▶ What you will do
Write out, word for word, the part of the passage on the 2025 SPAC rebound from "SPAC Momentum Builds" up to and including "in proceeds raised.".
====== Given passage
After a few years of slowdown, 2025 has marked a clear resurgence for special purpose acquisition companies (SPACs). New issuance volumes and proceeds have risen sharply from the subdued levels of 2023–24, reflecting renewed investor confidence, stronger governance, and a more disciplined sponsor landscape. Unlike the speculative boom of 2020–21, this resurgence is driven by institutional capital, improved regulatory clarity, and a maturing ecosystem that is reshaping SPACs into a more sustainable and credible pathway to the public markets.
SPAC Momentum Builds in 2025
The SPAC market in 2025 has shown a clear rebound, with activity levels significantly higher than in the past few years. According to SPAC Insider, there were close to 100 SPAC IPOs on senior U.S. stock exchanges over the first three quarters of 2025, raising approximately $20,760 million in total gross proceeds. By contrast, in 2024 there were 57 SPAC IPOs which raised $9,672 million, and represented a 23% share of overall IPO proceeds. In 2023, issuance was especially low with only 31 SPACs and $3,888 million in proceeds raised.
============
====== Supplied records
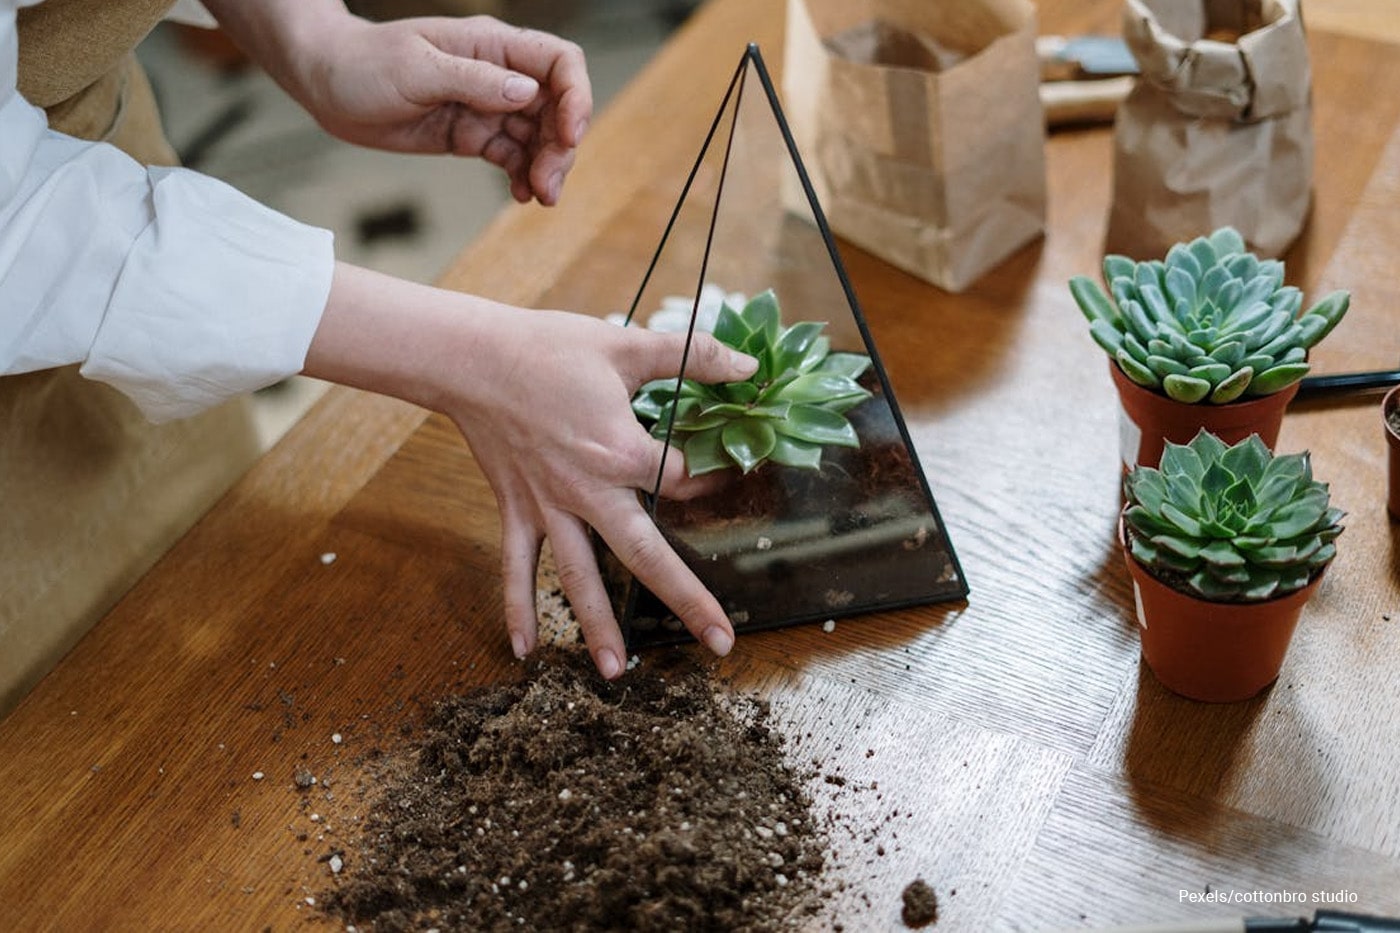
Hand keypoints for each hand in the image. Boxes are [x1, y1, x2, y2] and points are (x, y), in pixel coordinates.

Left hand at [203, 3, 591, 204]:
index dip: (575, 97)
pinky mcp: (472, 135)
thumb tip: (528, 93)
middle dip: (560, 147)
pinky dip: (521, 176)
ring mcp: (487, 106)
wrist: (325, 85)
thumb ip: (474, 81)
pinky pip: (511, 157)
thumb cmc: (363, 64)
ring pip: (537, 138)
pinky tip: (520, 196)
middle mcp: (498, 75)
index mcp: (491, 46)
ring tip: (538, 197)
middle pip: (556, 109)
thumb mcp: (416, 69)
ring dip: (545, 168)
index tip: (568, 135)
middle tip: (547, 186)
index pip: (559, 63)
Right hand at [303, 264, 759, 678]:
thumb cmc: (549, 348)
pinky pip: (516, 568)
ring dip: (597, 626)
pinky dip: (518, 608)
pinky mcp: (516, 510)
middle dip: (686, 600)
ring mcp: (549, 508)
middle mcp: (589, 491)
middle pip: (646, 556)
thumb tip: (749, 367)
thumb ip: (694, 356)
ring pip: (579, 577)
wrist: (472, 358)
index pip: (683, 481)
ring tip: (619, 672)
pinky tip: (525, 650)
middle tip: (720, 642)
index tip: (723, 474)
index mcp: (622, 451)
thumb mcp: (627, 344)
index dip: (710, 479)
============
▶ Answer section
SPAC Momentum Builds in 2025
The SPAC market in 2025 has shown a clear rebound, with activity levels significantly higher than in the past few years. According to SPAC Insider, there were close to 100 SPAC IPOs on senior U.S. stock exchanges over the first three quarters of 2025, raising approximately $20,760 million in total gross proceeds. By contrast, in 2024 there were 57 SPAC IPOs which raised $9,672 million, and represented a 23% share of overall IPO proceeds. In 2023, issuance was especially low with only 31 SPACs and $3,888 million in proceeds raised.